You are viewing a plain text version of this content. The canonical link for it is here.

Posted to user@spark.apache.org by Gaspar Muñoz <gm...@stratio.com> on 2015/08/08 12:58:52 UTC

Pagination on big table, splitting joins

Hi,

I have two different parts in my system.

1. Batch application that every x minutes do sql queries between several
tables that contains millions of rows to compound a entity, and sent that
entities to Kafka.
2. Streaming application that processing data from Kafka.

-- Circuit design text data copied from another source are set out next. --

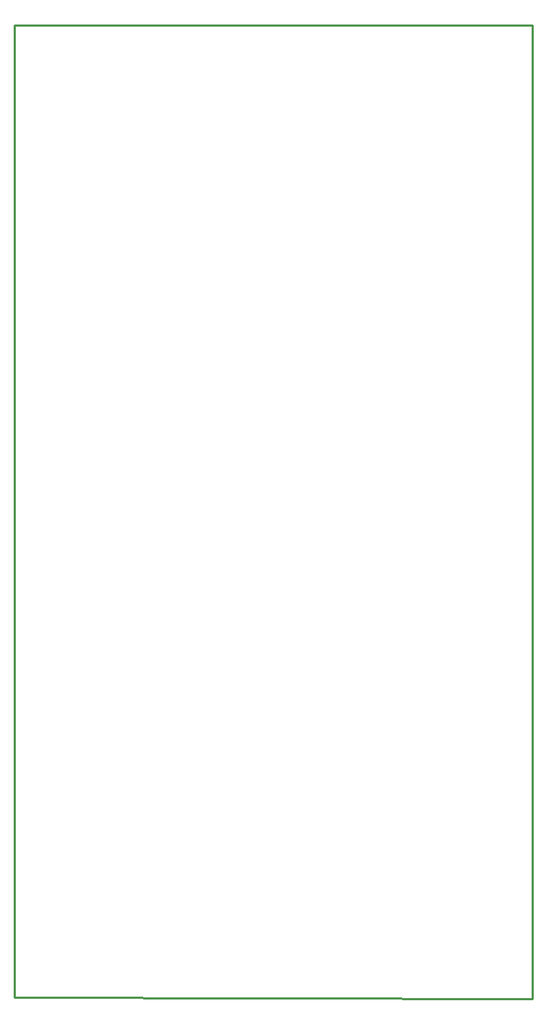
<source format=gko>
G04 Layer: BoardOutlineLayer*
G04 EasyEDA v6.5.29, 2023-07-16 15:11:24*
G04 8e63474119ad402bbd214b4fb5fb20c4,5a6b42c53f6a479593ecc07194224c93,10*
G04 Gerber Generator version 0.2*
G04 Scale: 100 percent, Rotated: No, Reflected: No *
G04 Dimensions in millimeters *
G04 leading zeros omitted , absolute positions ,4 integer and 5 decimal *
%FSLAX45Y45*%
%MOMM*%

%ADD10C,0.2540*%
D10*
X0Y508000D02*
G01*
X6096000Y495300D01*
X6096000Y11938000D01*
X0Y11938000D01*
X0Y508000D01*

%LPD*%
M02*

</source>
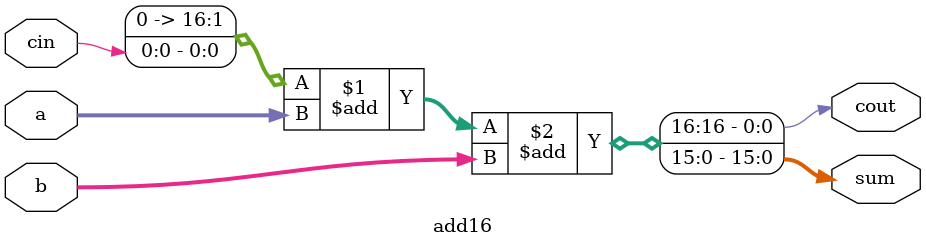
<source format=v>
module top_module(
    input [31:0] a,
    input [31:0] b,
    output [31:0] sum
);

    wire [15:0] buff_sum_0, buff_sum_1;
    wire buff_cout;
    
    add16 instance_0 ( .a(a[15:0]), .b(b[15:0]), .cin(1'b0), .cout(buff_cout), .sum(sum[15:0]) );
    
    add16 instance_1 ( .a(a[31:16]), .b(b[31:16]), .cin(1'b0), .cout(), .sum(buff_sum_0) );
    add16 instance_2 ( .a(a[31:16]), .b(b[31:16]), .cin(1'b1), .cout(), .sum(buff_sum_1) );
    
    assign sum[31:16] = buff_cout ? buff_sum_1 : buff_sum_0;
    
endmodule

module add16(
  input cin,
  input [15:0] a,
  input [15:0] b,
  output cout,
  output [15:0] sum
);

  assign {cout, sum} = {15'b0,cin} + a + b;

endmodule
</source>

Now, I have entire system working, but I want to improve the performance in
the batch part, because if I have 100 millions of entities I send them to
Kafka in a foreach method in a row, which makes no sense for the next
streaming application. I want, send each 10 millions events to Kafka, for
example.

I have a query, imagine

*select ... from table 1 left outer join table 2 on ... left outer join
table 3 on ... left outer join table 4 on ...*

My target is do *pagination* on table 1 and take 10 million in a separate
RDD, do the joins and send to Kafka,  then take another 10 million and do
the same... I have all tables in parquet format in hdfs.

I think to use *toLocalIterator* method and something like that, but I have
doubts about memory and parallelism and sure there is a better way to do it.

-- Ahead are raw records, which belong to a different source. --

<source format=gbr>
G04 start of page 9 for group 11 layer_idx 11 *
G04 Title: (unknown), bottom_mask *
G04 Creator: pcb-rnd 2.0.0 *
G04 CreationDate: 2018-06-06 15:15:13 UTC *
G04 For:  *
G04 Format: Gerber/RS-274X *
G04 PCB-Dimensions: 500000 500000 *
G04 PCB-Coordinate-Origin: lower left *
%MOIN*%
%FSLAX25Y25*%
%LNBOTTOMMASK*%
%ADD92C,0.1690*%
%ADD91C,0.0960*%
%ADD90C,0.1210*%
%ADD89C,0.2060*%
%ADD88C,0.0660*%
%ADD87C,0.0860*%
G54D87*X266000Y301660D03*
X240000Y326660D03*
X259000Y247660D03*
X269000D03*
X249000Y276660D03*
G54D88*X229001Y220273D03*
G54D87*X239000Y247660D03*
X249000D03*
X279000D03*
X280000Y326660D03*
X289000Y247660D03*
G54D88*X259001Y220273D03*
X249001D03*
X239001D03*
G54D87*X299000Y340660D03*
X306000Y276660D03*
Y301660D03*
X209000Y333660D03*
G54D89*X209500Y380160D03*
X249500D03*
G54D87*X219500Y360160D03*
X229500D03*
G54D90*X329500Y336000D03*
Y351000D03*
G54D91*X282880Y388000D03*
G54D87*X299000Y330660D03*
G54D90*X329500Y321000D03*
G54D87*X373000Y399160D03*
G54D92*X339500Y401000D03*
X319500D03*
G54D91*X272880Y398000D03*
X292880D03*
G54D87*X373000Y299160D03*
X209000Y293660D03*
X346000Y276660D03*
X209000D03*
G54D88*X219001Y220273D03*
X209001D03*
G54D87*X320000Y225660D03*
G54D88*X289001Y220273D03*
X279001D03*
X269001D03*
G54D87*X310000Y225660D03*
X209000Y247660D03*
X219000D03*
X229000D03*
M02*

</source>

rdd.toLocalIterator.grouped(10000000).foreach( seq =>

val rdd: RDD[(String, Int)] = sc.parallelize(seq)
     // Do the processing

)

What do you think?

Regards.

-- 

Gaspar Muñoz
@gmunozsoria


<http://www.stratio.com/>
Vía de las dos Castillas, 33, Ática 4, 3ª Planta
28224 Pozuelo de Alarcón, Madrid
Tel: +34 91 352 59 42 // *@stratiobd <https://twitter.com/StratioBD>*

Re: Pagination on big table, splitting joins

Posted by Michael Armbrust <mi...@databricks.com>.

>
> I think to use *toLocalIterator* method and something like that, but I
> have doubts about memory and parallelism and sure there is a better way to
> do it.
>

It will still run all earlier parts of the job in parallel.  Only the
actual retrieving of the final partitions will be serial.  This is how we
do pagination in the Spark SQL JDBC server.